Dhakal mengatakan temuan studi terbaru ini menimbulkan kekhawatiran bagi Nepal, yang perekonomian dan mata pencaharian banyak orang bisa terkena dampak parah akibat hilangnya salju di gunung tersebut.

“Pembangkit listrik tenaga air adalah salah satu pilar perekonomian Nepal,” kata Dhakal. “Jika ketinggian air di sungai turun karena turunnya salju di gunung, proyek pembangkit listrik tenaga air tidak dapat menghasilkan listrik seperti yang diperkirakan sehingga mempengaruhi pasokan listrik,” ujarnya.

Sebagian besar proyek pembangkit listrik tenaga air di Nepal dijalankan oleh tipe sungai dan kapasitas produksinya menurun seiring dengan menipisnya permukaan air di musim dingin.

“Sektor pertanian juga akan menderita karena kurangnya air untuk irigasi.” kata Dhakal.

Meskipun terdapat dampak nyata dari perubahan iklim dan potensi dampak bencana terhadap dunia di masa depan, para pemimpin dunia belum menyepakati komitmen yang mengikat untuk mengurangi emisi karbon dioksida – gas rumah kaca yang mempercepat perubahan iklim.

Selama Konferensi Perubahan Iklim PBB Diselenggarakan di Glasgow, Skotlandia pada bulan November lalu, para pemimpin dunia sepakat untuk bertemu lagi tahun depan untuk menjanjikan pengurangan lebih lanjut emisi karbon dioksida.

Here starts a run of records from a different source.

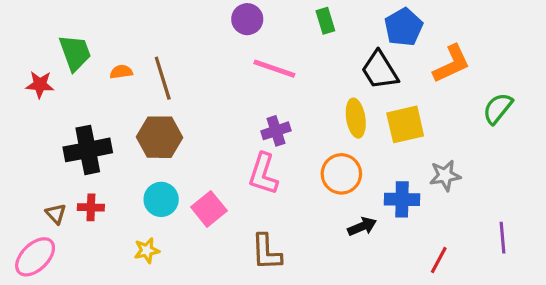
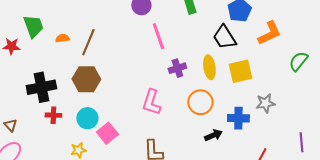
pink line: (274, 69) -> (158, 36), turned 52
brown line: (163, 78) -> (88, 42), turned 40
purple cross: (276, 131) -> (177, 68), moved
red cross: (91, 207) -> (53, 115), moved
pink square: (209, 209) -> (107, 133), moved
brown triangle: (56, 214) -> (10, 125), moved

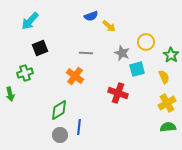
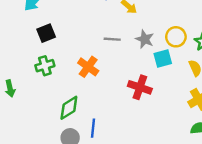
yellow circle: (146, 42) -> (176, 37), moved
gray line: (86, 53) -> (112, 39), moved
green cross: (25, 73) -> (45, 66), moved

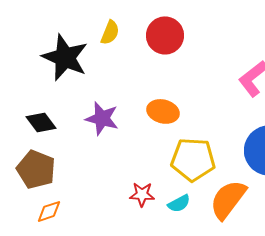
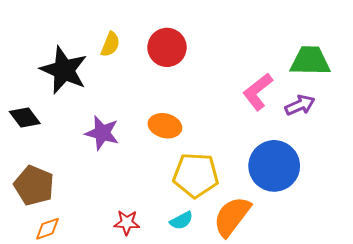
black diamond: (41, 122) -> (25, 117), moved
red star: (142, 194) -> (127, 223), moved

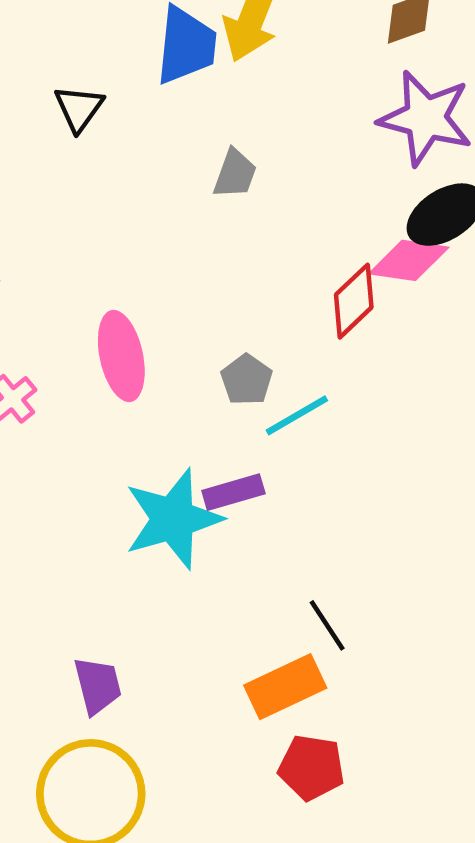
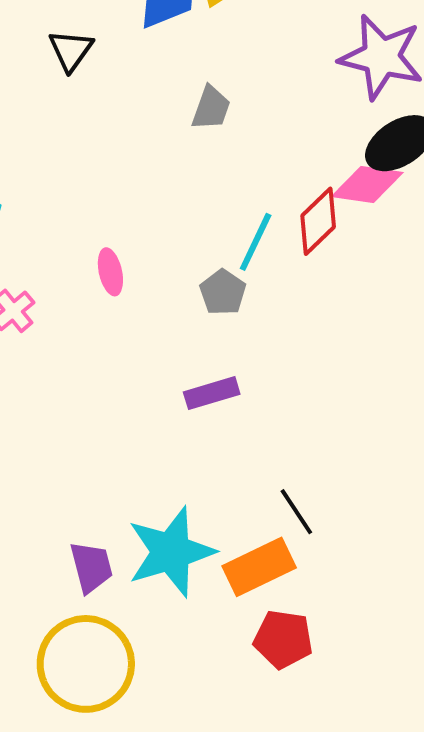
pink ellipse: (121, 356) -> (110, 272), size x0.6
cyan line: (297, 415) -> (256, 242), moved, turned -34
cyan star: (173, 519) -> (171, 552), moved

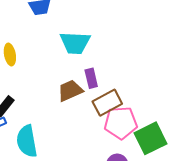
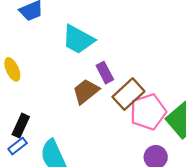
cyan trapezoid: (75, 43) -> (78, 39), turned 40

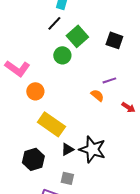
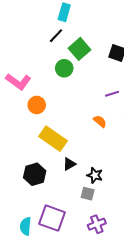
orange semicircle: (97, 95) -> (100, 121), moved
black star: (92, 149) -> (95, 175), moved, size x0.6
gray square: (67, 178) -> (88, 194), moved

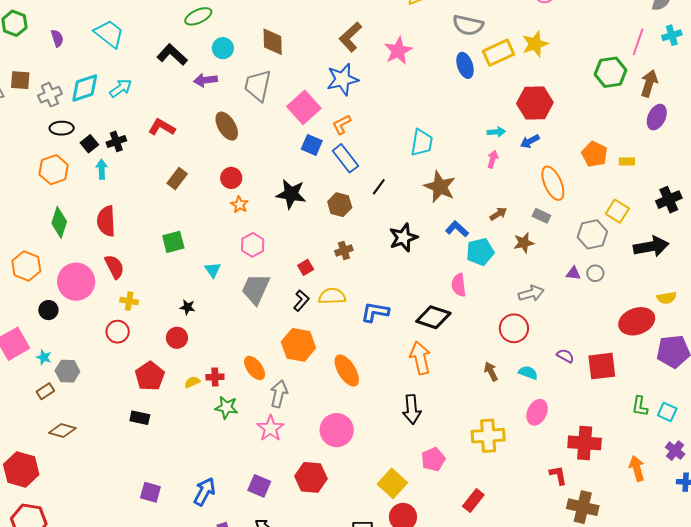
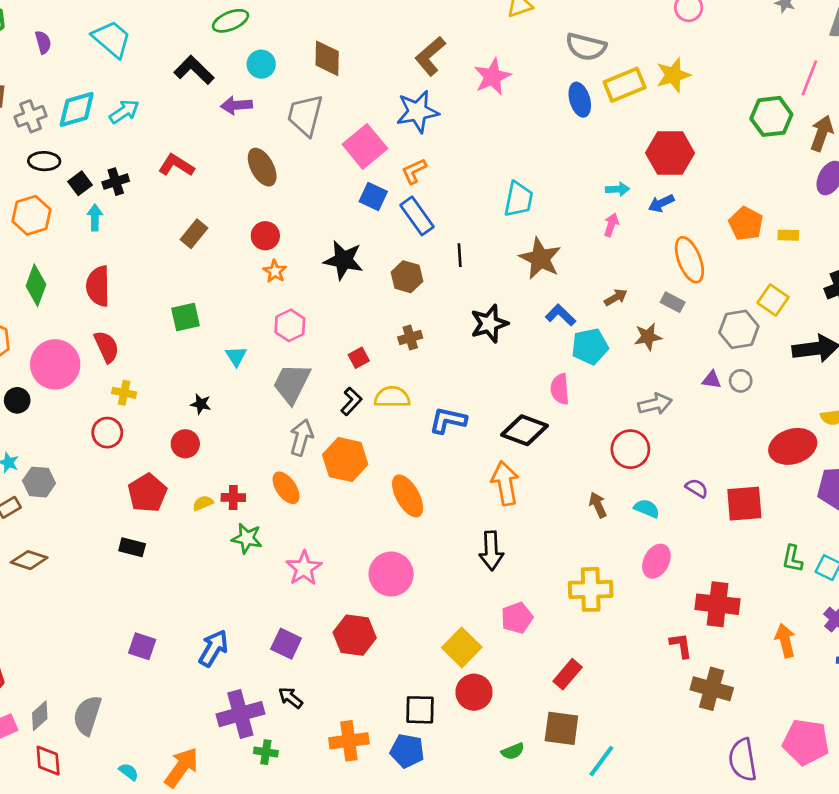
black line: (379, 187) -> (460, 255), turned -42
gray arrow: (279, 394) -> (301, 437), moved

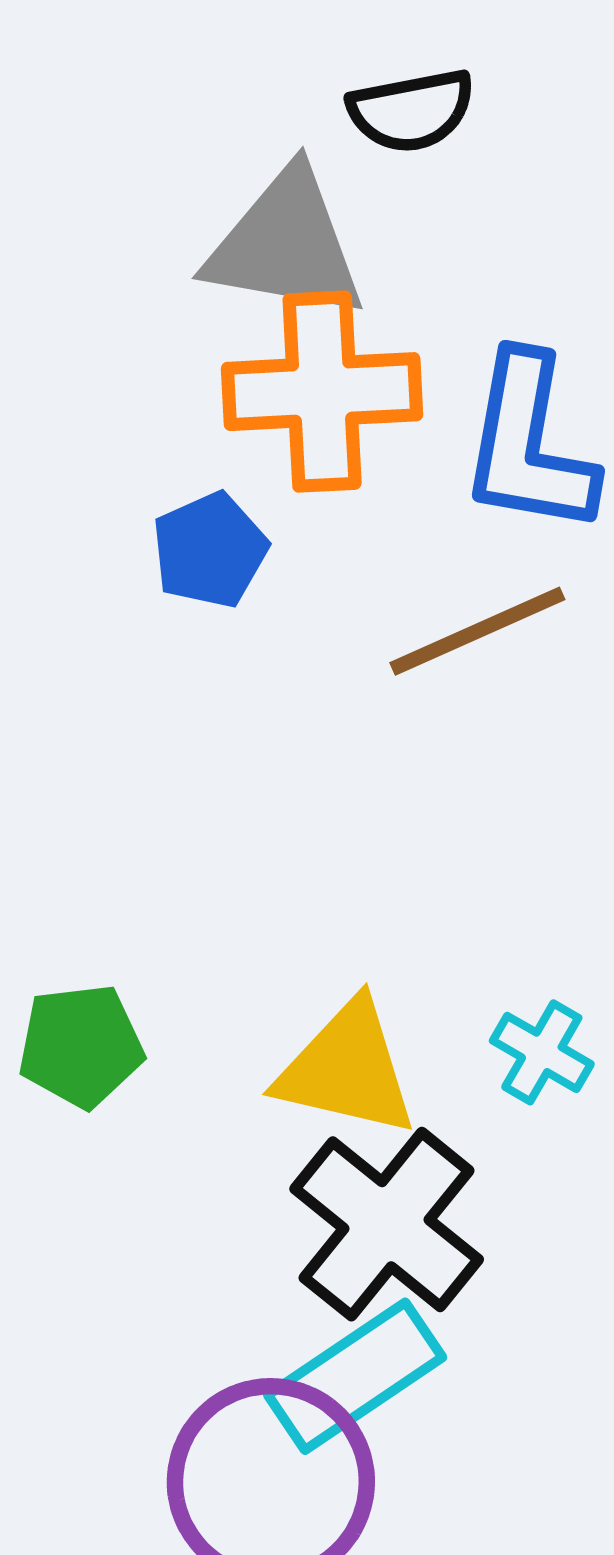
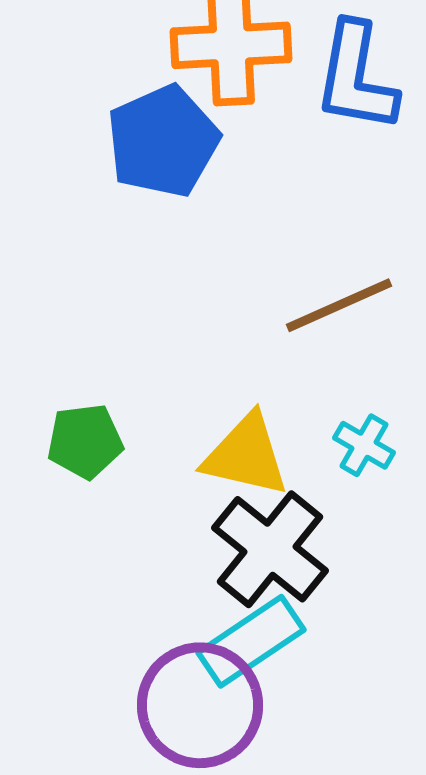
blue pentagon: (210, 550) -> (163, 141), size x1.6
brown line: (477, 631) -> (339, 305), moved

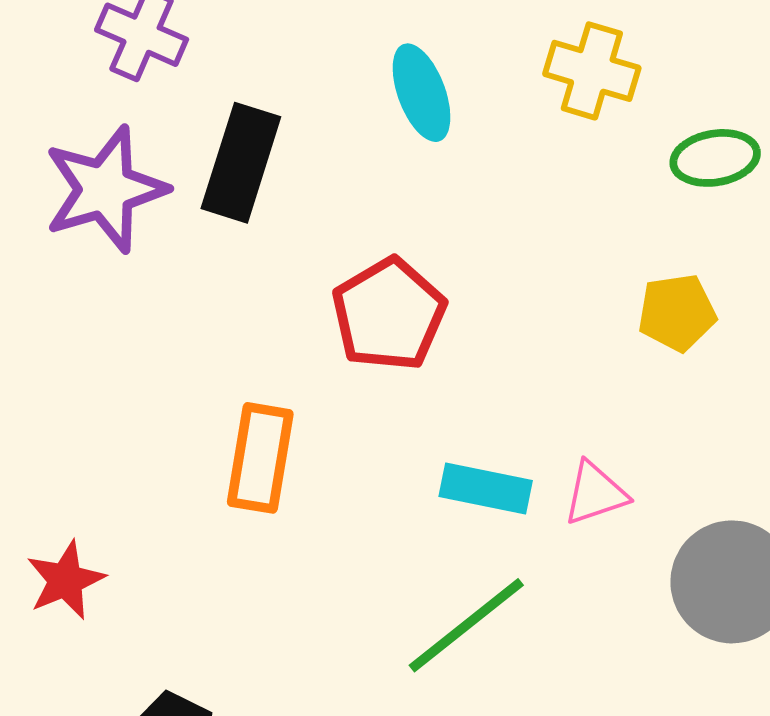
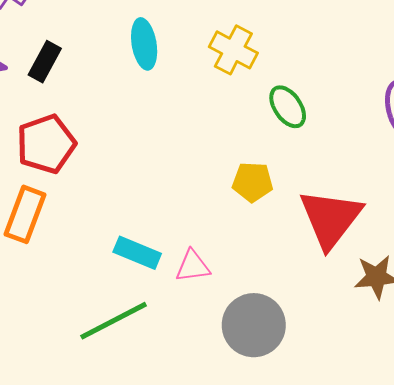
green ellipse: (715, 158) -> (288, 107), turned 54
black rectangle: (241, 163) -> (45, 62), size x0.7
red pentagon: (389, 314) -> (46, 144), moved

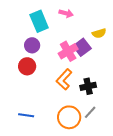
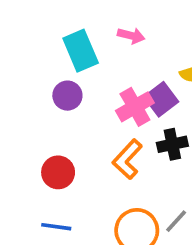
red circle: (27, 66) -> (58, 172), moved
black cross: (88, 86) -> (172, 144), moved

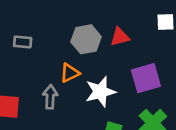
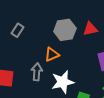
gray rectangle: (23, 42) -> (18, 30), turned -64
white star: (100, 92) -> (63, 82), moved

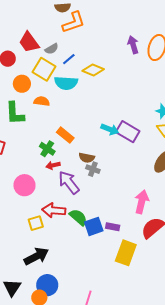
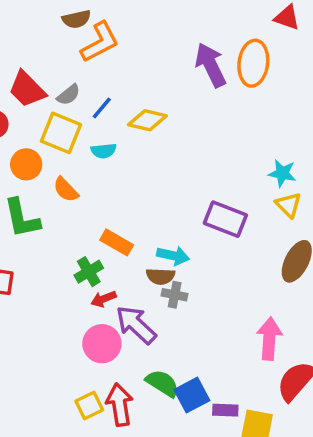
purple arrow: (133, 45) -> (211, 65), size x1.4
cyan semicircle: (66, 83) -> (104, 151), size x0.6
orange semicircle: (42, 101) -> (66, 190), turned -133
cyan arrow: (110, 129) -> (173, 256), moved
green cross: (47, 149) -> (89, 272), turned 35
pink circle: (24, 185) -> (102, 344), moved
red arrow: (54, 210) -> (120, 405), moved, turned 85
purple rectangle: (113, 227) -> (225, 410), moved

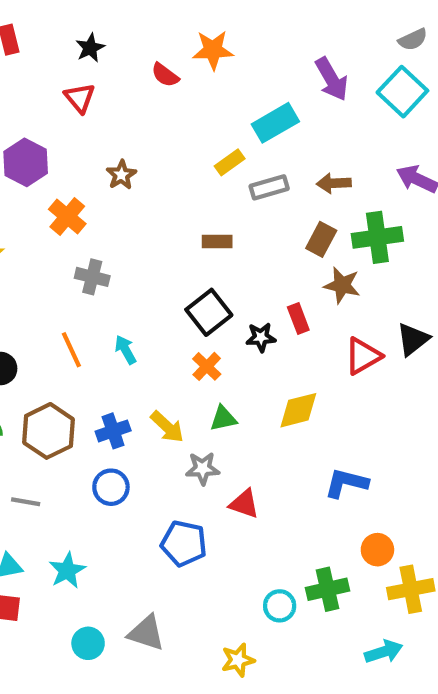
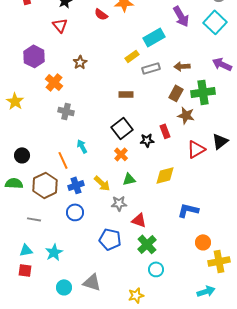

Mereka juga sepakat untuk menghentikan penggunaan batu bara, mengurangi subsidi bahan bakar fosil dan meningkatkan dukungan keuangan kepada negara-negara miskin untuk mengatasi dampak perubahan iklim.

“Kita perlu mengurangi penggunaan bahan bakar fosil, batu bara, dan meningkatkan penggunaan energi terbarukan,” kata Dhakal, “untuk mengurangi emisi dan mengatasi krisis perubahan iklim.”